The harvest of raspberries slows about now, each day bringing fewer and smaller berries.
No need to bemoan being bumped out of midsummer raspberry heaven, though. Fall-bearing raspberries are soon to follow.
Each cane on your typical red or yellow raspberry grows one year, bears fruit in the early summer of its second year, then dies. You do get to eat raspberries every year because new canes, which will bear the following year, are always growing at the same time as older canes are bearing fruit.
Canes of fall-bearing raspberries also live only two years - but the new canes jump the gun and squeeze in the beginnings of a crop toward the end of their first season. Once new canes reach a certain height, fruiting begins at their tips and then works its way down the cane until stopped by cold weather.
These canes finish their job the next year, bearing fruits in midsummer lower down, where they left off fruiting in fall. Fall-bearing raspberries are sometimes called everbearing raspberries, which, literally, they almost are.
Pruning is a must
Pruning keeps all raspberries healthy and productive, and the procedure for fall -bearing varieties is slightly different from that for conventional, summer bearing ones.

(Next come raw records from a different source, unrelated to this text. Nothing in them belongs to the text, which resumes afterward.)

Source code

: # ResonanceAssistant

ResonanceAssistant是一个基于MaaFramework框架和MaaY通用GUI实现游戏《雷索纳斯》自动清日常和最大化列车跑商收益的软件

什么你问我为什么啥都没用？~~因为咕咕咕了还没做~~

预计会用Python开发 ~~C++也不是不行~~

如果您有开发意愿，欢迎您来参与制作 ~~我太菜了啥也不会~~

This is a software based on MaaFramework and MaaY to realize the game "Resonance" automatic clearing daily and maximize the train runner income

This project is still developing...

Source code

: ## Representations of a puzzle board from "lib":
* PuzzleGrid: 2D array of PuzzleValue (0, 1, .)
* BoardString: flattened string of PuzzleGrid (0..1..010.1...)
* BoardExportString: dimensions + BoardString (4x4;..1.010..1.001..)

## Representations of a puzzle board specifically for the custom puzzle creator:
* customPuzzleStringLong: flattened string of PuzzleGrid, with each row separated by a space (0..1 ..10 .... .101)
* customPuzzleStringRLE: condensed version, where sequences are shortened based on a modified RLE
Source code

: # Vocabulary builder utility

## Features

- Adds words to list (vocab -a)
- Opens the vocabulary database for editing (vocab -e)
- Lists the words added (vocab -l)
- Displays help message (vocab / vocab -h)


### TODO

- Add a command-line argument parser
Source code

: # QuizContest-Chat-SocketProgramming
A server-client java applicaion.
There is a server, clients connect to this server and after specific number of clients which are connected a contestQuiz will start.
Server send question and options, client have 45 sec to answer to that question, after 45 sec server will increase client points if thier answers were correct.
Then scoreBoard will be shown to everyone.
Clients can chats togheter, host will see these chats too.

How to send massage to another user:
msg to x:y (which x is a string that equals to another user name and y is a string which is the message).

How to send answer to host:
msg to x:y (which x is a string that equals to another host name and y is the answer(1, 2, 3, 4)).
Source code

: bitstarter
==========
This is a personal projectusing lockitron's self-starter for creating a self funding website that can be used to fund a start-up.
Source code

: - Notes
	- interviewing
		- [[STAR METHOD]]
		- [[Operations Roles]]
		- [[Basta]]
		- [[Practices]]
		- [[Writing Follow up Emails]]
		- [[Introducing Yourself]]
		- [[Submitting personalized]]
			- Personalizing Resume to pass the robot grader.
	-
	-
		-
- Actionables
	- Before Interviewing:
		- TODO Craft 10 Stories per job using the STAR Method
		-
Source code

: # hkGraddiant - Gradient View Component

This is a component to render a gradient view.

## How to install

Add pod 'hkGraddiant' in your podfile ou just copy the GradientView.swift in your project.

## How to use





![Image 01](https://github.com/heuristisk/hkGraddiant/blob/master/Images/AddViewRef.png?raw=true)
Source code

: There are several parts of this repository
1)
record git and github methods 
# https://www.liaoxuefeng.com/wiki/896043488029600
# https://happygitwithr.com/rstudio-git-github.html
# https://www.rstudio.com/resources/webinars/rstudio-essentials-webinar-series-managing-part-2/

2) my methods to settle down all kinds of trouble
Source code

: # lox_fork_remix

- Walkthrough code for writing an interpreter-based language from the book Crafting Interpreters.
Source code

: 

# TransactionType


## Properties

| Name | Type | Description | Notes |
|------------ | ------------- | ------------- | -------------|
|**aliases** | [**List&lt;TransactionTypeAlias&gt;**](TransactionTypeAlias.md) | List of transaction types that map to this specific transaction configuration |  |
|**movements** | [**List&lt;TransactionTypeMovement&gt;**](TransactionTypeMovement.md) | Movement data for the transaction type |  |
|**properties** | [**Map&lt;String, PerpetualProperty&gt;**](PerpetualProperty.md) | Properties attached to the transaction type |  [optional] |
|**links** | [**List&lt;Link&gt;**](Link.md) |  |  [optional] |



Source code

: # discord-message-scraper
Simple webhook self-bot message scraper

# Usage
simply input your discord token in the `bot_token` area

Because stems of both die after their second season, they need to be cut to the ground either right after they finish fruiting in summer or during the winter that follows.
As far as the other stems of fall-bearing raspberries, the ones that start to bear in the latter part of their first season of growth: Sometime during their first winter, these stems should be shortened to just below where they bore fruit. Remnants of fruit stalks along the young stems clearly tell you where to cut.
There is another, even easier, way to prune fall-bearing raspberries, and that is to just lop the whole planting clear to the ground each winter. Use a scythe, pruning shears, lopper, heavy duty mower, whatever it takes; no finesse is needed.